Typically, stages will build on the other; with the goal of self-actualization, which is another way of saying a person is fully-formed, able to empathize with others, is endowed with a healthy self-concept, and psychologically sound.
A parent’s role in affecting a child’s progression through various stages of development cannot be overstated; even a parent may not realize what a difference understanding each stage and how a child fits into it can make for their child.
Understanding each stage helps parents incorporate activities that are designed to pull a child out of his or her shell. Additionally, the more a parent knows about their child’s developmental stage, the more effectively he or she can implement a course-correction should a child veer off the established path.
One of the most cogent theories of social development is Erik Erikson’s “Eight Stages of Psychosocial Development”. The stages outline positive benchmarks – and their opposites – that span from birth to death.

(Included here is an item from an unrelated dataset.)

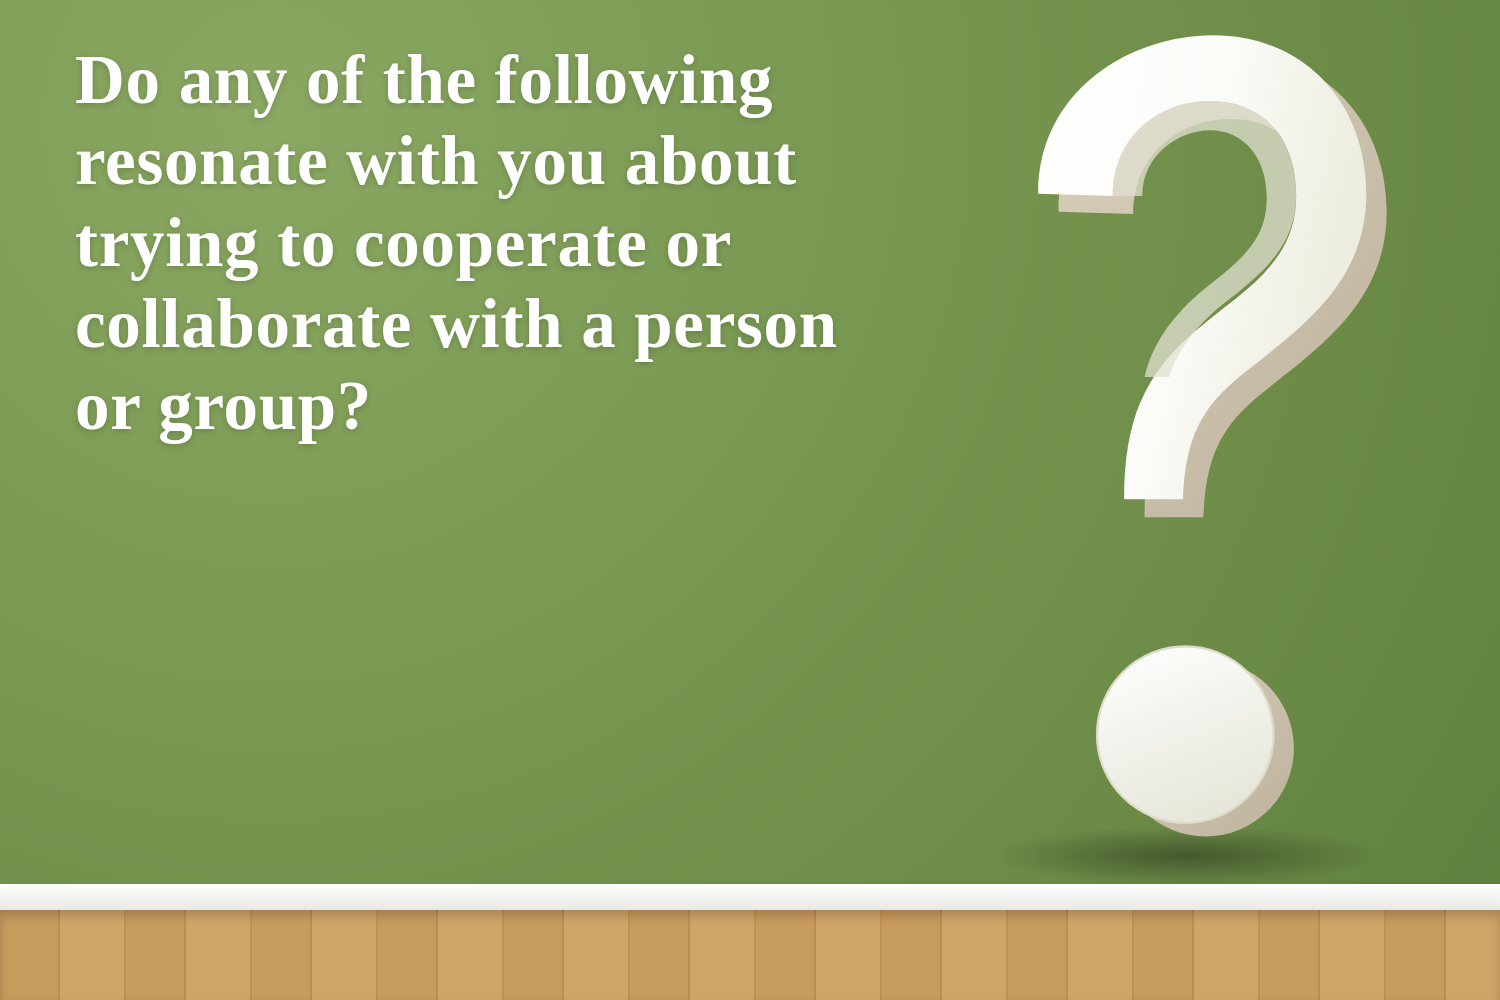Do any of the following resonate with you about trying to cooperate or collaborate with a person or group?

Each step is based on making healthy choices for a child and teaching him or her to act in kind when opportunities to make decisions on their own present themselves. For instance, if a child is in Stage III, or “Purpose,” he or she is likely seeking to interact in a meaningful way with his or her surroundings. This stage takes place when a child is about 3 to 5 years old. An indicator that a child has not sufficiently mastered this stage is if they have co-dependent tendencies.
The following would be an example of a parent keeping a child on track. Let’s say a parent observes that a child is experiencing difficulties in forming bonds with other children or adults, they can encourage him or her to reach out. A parent could suggest something such as saying “hi” to one child they do not know per day, or answering one question per day in class. This will help the child develop conversational skills that can help him or her master the stage, and move forward.

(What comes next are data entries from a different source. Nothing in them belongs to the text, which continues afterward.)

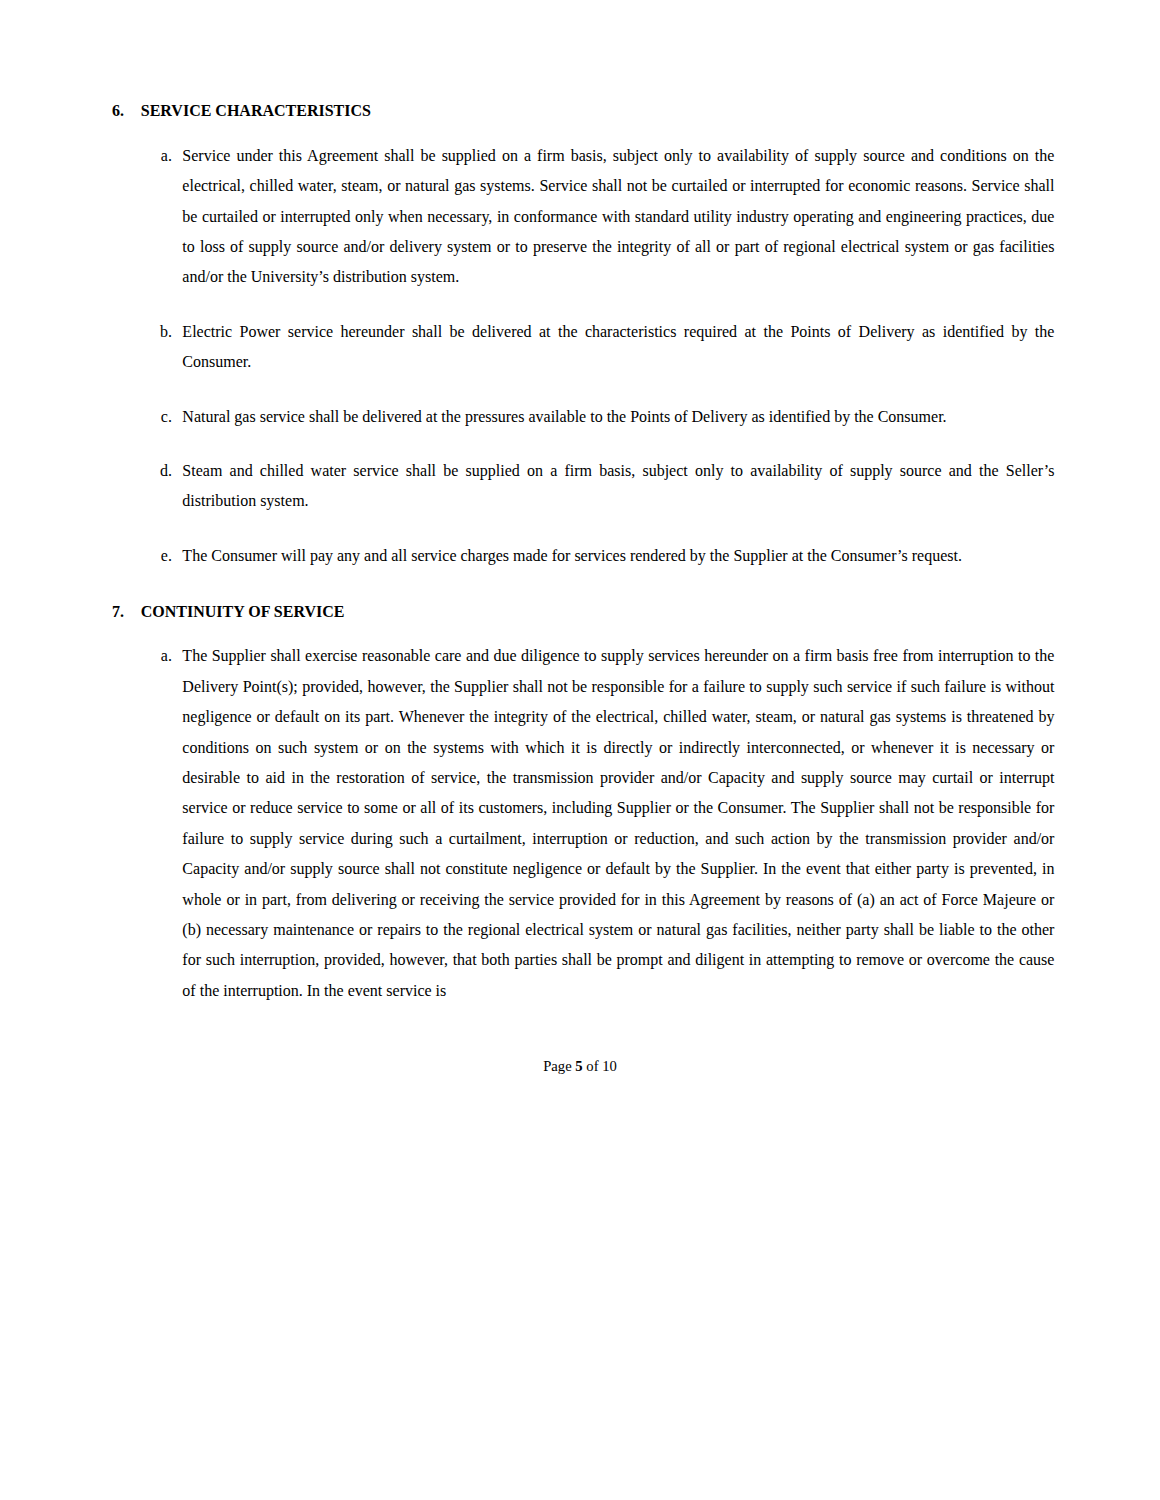Service Characteristics
Service under this Agreement shall be supplied on a firm basis, subject only to availability of supply source and conditions on the electrical, chilled water, steam, or natural gas systems. Service shall not be curtailed or interrupted for economic reasons. Service shall be curtailed or interrupted only when necessary, in conformance with standard utility industry operating and engineering practices, due to loss of supply source and/or delivery system or to preserve the integrity of all or part of regional electrical system or gas facilities and/or the University’s distribution system.
Electric Power service hereunder shall be delivered at the characteristics required at the Points of Delivery as identified by the Consumer.
Natural gas service shall be delivered at the pressures available to the Points of Delivery as identified by the Consumer.
Steam and chilled water service shall be supplied on a firm basis, subject only to availability of supply source and the Seller’s distribution system.
The Consumer will pay any and all service charges made for services rendered by the Supplier at the Consumer’s request.
Continuity of Service
The Supplier shall exercise reasonable care and due diligence to supply services hereunder on a firm basis free from interruption to the Delivery Point(s); provided, however, the Supplier shall not be responsible for a failure to supply such service if such failure is without negligence or default on its part. Whenever the integrity of the electrical, chilled water, steam, or natural gas systems is threatened by conditions on such system or on the systems with which it is directly or indirectly interconnected, or whenever it is necessary or desirable to aid in the restoration of service, the transmission provider and/or Capacity and supply source may curtail or interrupt service or reduce service to some or all of its customers, including Supplier or the Consumer. The Supplier shall not be responsible for failure to supply service during such a curtailment, interruption or reduction, and such action by the transmission provider and/or Capacity and/or supply source shall not constitute negligence or default by the Supplier. In the event that either party is prevented, in whole or in part, from delivering or receiving the service provided for in this Agreement by reasons of (a) an act of Force Majeure or (b) necessary maintenance or repairs to the regional electrical system or natural gas facilities, neither party shall be liable to the other for such interruption, provided, however, that both parties shall be prompt and diligent in attempting to remove or overcome the cause of the interruption. In the event service is
Page 5 of 10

Because of the number of mainstreamed classrooms in school today, children should not be limited to making friends only with other kids with disabilities. If a child feels like he or she has something in common with an able-bodied student, he or she should not feel anxious about seeking their friendship. If both children sense they have something in common, the fact that one has a disability may be a non-issue.
Nothing is more hurtful to a parent than watching a child suffer, physically or emotionally. What may surprise parents is how much they can affect a child’s social opportunities simply by making sure a child has a solid foundation.
This is not easy task in the face of what parents of children with disabilities experience. However, helping a child bond to others in a meaningful way sets the stage for many things that will be good in his or her life – good friends, plenty of activities, the ability to connect on a deep emotional level, and the ability to demonstrate empathy for others.
The sooner a parent starts making keen observations, the better. Once a child is able to master stages individually, the better prepared he or she will be to progress through additional growth stages.
Erikson’s steps do not specifically address children with physical or developmental challenges. But, his theory can be applied to those with a disability. A child with disabilities may not conquer stages in the same way as other children; he or she will likely move at their own pace and exert their needs in ways that are different from other children. This is completely okay; what matters is that a child is showing sustained progress. The goal is to form a well-adjusted, sociable child into adulthood, and parents can play a pivotal role in making that dream into a reality.
When a child with a disability reaches adulthood, feelings about acceptance by others may linger. If young people learn to accept themselves during their formative years, explore interests, form friendships, accomplish, interact, and socialize at age-appropriate stages, it can help empower a sense of belonging when they’ve grown.